Si la Russie appelle et dit que l’Ukraine est censée préparer quelque chose, cela ne signifie qu’une chose : que la Russie a déjà tout préparé.

–Le président ukrainien Volodymyr Zelenskyy


Dans une allocution télévisée dimanche soir, le président ukrainien Volodymyr Zelenskyy a laissé entendre que Moscou préparait elle-même le terrain pour déployer un dispositif radioactif sur le sol ukrainien.

« Si la Russie appelle et dit que l’Ukraine est censée préparer quelque chose, cela ne signifie qu’une chose : que la Russie a déjà tout préparé », a déclaré Zelenskyy.

Le ministre ukrainien de la Défense, Oleksii Reznikov, a accusé la Russie de « chantage nucléaire » sur Twitter et a insisté : « La pensée d’une ‘bombe sale’ nous répugne ».

La ville de Mykolaïv, au nord-ouest de Kherson, subit des bombardements presque chaque nuit et les habitants font la queue pendant la journée pour de la nourriture et de l’eau.

« L’Ukraine fait ce qu’il faut. Les Russes nous ont attaqués, et ils doivent être battus pour cela », a déclaré Mykola Kovalenko, 76 ans, habitant de Mykolaïv. « Bien sûr, ma vie a changé.

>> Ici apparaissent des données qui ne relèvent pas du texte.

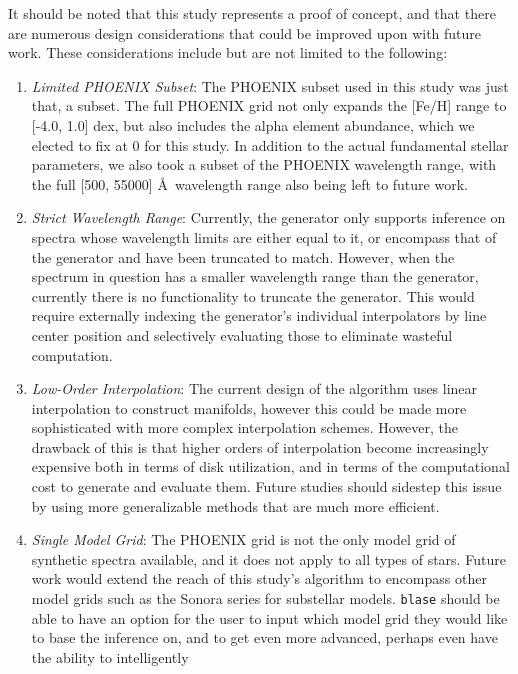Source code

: \documentclass[twocolumn]{aastex631}
\begin{document}
It should be noted that this study represents a proof of concept, and that 
there are numerous design considerations that could be improved upon with 
future work. These considerations include but are not limited to the 
following:
\begin{enumerate}[label=-]
    \item \textit{Limited PHOENIX Subset}: The PHOENIX subset used in this 
    study was just that, a subset. The full PHOENIX grid not only expands 
    the [Fe/H] range to [-4.0, 1.0] dex, but also includes the alpha element 
    abundance, which we elected to fix at 0 for this study. In addition to 
    the actual fundamental stellar parameters, we also took a subset of the 
    PHOENIX wavelength range, with the full [500, 55000] \AA \ wavelength 
    range also being left to future work.
    \item \textit{Strict Wavelength Range}: Currently, the generator only 
    supports inference on spectra whose wavelength limits are either equal 
    to it, or encompass that of the generator and have been truncated to 
    match. However, when the spectrum in question has a smaller wavelength 
    range than the generator, currently there is no functionality to truncate 
    the generator. This would require externally indexing the generator's 
    individual interpolators by line center position and selectively
    evaluating those to eliminate wasteful computation.
    \item \textit{Low-Order Interpolation}: The current design of the 
    algorithm uses linear interpolation to construct manifolds, however this
    could be made more sophisticated with more complex interpolation schemes.
    However, the drawback of this is that higher orders of interpolation
    become increasingly expensive both in terms of disk utilization, and 
    in terms of the computational cost to generate and evaluate them. Future
    studies should sidestep this issue by using more generalizable methods
    that are much more efficient.
    \item \textit{Single Model Grid}: The PHOENIX grid is not the only model
    grid of synthetic spectra available, and it does not apply to all types 
    of stars. Future work would extend the reach of this study's algorithm 
    to encompass other model grids such as the Sonora series for substellar
    models. \texttt{blase} should be able to have an option for the user to 
    input which model grid they would like to base the inference on, and 
    to get even more advanced, perhaps even have the ability to intelligently

\end{enumerate}
\end{document}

Je vis avec une pression constante. modifié. »

Zelenskyy a déclaré dimanche que les équipes de réparation travaillaient pour rétablir l’approvisionnement en électricité coupé par les frappes de missiles russes à grande échelle un jour plus tôt, mais a reconnu qu’il faudrait plus de temps pour fournir du chauffage. Il a appelé les autorités locales à s’assurer que les Ukrainiens tiennent compte de l’appel à économiser l’énergie. « Ce n’est certainement pas le moment d’avoir des vitrines et des enseignes lumineuses », a-t-il déclaré.

Kyiv et sept autres régions ont prévu des coupures de courant lundi alors que les autorités s’efforçaient de réparer les dommages causés aux installations énergétiques.

Son bureau a déclaré lundi qu’au moins six civils ont été tués et cinq autres ont été blessés par les bombardements russes de plusieurs régions ukrainiennes au cours des dernières 24 heures, dont Mykolaïv – où des installations énergétiques ont été ciblées – et la ville de Bakhmut dans la région de Donetsk relevant de les attaques les plus intenses.